В индоевропейской семье ученые реконструировали праиндоевропейский корень *deik со значением показывать, от которого происходят латинское слово digitus (палец) и английские digit и digital. В алтайской языковой семье есть тюркское слово tek, означающее одинокий или единственный. В корейско-японско-айнской ветви – айнское tek и японское te, оба означающие руку. В эскимосско-алеутской ветви существуют гренландское слово tikiq – указательный палец, а в сиреникском и в аляскинском юпикском этот смысл передается словом tekeq.

Особое значение Гринберг придавал другой группе когнатов, которая, по его мнению, представляла собой мост между евразийской макросемьей и америндскими языкам. Это группа смыслов, построенных вокруг слова «рука» и включающих такие значения, как «давать» (давать – это протягивать что-то в руке) и «мерить» (ширина ладони во многих культурах использовалась как мера, а в английском языке ладонь – это единица, в которых мерят высоту в холке у лошадей и пони). Во многих индейских языках кисть руки обозначается словами с созвучием ma или mi (алгонкинский: *mi, юто-ацтекский: *ma, текистлатекский: mane, гуато: mara). В евразийской макросемье есть общеиндоевропейский корень *me– со значением меры, откуда происходит слово «метрический», есть латинское слово manus (рука); в нивхском языке man означает «измерять пядями», а слог -ma добавляется к числительным, когда речь идет о мерах в пядях; по-корейски мера или объем называются m?n.
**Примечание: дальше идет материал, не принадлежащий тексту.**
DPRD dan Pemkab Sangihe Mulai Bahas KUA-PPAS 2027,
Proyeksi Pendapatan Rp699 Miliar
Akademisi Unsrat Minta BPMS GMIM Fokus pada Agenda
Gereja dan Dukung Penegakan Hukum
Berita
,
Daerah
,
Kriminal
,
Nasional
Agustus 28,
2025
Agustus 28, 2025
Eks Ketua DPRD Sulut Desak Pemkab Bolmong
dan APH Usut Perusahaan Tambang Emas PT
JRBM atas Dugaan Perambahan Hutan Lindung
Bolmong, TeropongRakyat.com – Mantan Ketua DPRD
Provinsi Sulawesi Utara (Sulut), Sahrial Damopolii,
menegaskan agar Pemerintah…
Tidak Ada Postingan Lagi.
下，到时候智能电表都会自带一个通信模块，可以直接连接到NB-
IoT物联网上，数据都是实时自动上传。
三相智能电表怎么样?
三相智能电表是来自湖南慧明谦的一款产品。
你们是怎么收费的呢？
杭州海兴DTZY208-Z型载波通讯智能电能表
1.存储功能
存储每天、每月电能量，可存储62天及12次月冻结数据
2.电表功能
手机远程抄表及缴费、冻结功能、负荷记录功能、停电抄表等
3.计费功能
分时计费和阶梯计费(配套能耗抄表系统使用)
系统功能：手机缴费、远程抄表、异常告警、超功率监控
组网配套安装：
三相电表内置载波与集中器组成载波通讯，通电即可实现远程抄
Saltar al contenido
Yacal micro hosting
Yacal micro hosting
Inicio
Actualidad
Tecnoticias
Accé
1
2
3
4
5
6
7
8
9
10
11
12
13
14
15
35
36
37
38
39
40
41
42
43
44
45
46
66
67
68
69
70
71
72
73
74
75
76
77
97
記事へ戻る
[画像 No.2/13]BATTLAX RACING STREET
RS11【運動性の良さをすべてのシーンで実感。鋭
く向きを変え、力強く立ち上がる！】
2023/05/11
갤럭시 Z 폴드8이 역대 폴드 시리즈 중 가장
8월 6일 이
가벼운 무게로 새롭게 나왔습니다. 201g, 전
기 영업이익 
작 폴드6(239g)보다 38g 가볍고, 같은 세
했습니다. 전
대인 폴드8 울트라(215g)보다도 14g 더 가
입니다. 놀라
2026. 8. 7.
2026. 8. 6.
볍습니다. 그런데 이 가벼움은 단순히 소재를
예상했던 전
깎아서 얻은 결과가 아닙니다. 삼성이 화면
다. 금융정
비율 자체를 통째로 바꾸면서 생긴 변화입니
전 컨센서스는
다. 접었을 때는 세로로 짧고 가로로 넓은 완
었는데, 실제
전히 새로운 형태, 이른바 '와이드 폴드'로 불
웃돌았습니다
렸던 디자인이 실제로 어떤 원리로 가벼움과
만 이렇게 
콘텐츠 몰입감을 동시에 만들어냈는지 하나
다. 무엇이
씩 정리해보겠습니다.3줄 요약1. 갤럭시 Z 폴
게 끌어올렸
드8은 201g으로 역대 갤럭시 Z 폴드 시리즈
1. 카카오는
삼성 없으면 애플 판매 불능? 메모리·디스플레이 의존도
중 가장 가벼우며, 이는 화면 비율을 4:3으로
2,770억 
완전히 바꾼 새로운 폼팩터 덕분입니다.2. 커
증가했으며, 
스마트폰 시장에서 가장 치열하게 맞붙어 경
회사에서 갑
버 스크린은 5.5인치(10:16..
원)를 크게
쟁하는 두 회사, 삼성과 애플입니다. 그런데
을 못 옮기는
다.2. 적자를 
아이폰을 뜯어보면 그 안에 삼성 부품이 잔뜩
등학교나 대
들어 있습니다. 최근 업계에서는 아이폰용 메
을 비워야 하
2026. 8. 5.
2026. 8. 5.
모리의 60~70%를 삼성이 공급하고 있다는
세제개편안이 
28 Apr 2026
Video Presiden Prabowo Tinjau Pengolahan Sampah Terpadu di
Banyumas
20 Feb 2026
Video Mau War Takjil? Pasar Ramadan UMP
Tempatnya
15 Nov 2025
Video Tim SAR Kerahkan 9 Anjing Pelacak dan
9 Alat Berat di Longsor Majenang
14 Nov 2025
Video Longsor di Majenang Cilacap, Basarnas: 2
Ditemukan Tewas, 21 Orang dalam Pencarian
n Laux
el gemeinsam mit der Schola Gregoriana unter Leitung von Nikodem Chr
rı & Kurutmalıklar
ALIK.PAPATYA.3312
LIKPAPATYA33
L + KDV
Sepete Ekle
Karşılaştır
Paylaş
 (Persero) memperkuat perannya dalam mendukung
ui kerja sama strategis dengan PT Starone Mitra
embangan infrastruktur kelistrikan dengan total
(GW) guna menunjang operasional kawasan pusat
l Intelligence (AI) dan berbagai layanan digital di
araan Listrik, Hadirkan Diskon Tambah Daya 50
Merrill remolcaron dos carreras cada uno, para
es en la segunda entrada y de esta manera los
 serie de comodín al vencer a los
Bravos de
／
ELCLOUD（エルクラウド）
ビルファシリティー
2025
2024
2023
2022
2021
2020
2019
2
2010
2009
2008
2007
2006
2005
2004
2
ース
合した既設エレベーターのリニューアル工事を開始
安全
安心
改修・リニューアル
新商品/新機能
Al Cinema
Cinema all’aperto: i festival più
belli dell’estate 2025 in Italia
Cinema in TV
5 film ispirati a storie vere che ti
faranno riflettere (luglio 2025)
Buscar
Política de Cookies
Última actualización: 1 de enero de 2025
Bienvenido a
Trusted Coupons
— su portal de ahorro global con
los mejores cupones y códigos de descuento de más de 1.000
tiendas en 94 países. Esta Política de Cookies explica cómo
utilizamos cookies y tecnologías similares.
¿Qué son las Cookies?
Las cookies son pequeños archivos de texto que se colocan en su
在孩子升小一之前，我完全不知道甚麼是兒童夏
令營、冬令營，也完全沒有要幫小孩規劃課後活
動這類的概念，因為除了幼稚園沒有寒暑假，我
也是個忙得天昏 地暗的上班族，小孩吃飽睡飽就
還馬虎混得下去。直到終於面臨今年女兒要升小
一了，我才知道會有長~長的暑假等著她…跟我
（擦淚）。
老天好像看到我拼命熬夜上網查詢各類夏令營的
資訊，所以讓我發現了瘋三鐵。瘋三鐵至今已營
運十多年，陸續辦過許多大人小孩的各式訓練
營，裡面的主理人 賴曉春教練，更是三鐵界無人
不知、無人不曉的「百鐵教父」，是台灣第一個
По мнению Гринберга, евразийская и америндская были родственными макросемьями, более молодыми, чем оригинальные языки Старого Света, реликты которых мы наблюдаем в виде странных изолятов вроде баскского или бурушаски (бытует в небольшой области на северо-западе Индийского субконтинента). «Евразийско-америндская семья отражает относительно недавнюю (около 15 000 [лет до наших дней]) экспансию человека в области, освободившиеся после таяния арктической ледовой шапки. Эта семья отличается от всех других семей Старого Света, между которыми различия более глубоки и свидетельствуют о более древнем разделении», – писал Джозеф Гринберг в своей последней работе{298}. Наверное, это его последняя шпилька в адрес критиков, утверждавших, что в историю языка нельзя проникнуть глубже чем на 5000 лет или около того: Гринберг настаивал, что может видеть в три раза дальше[12]{299}.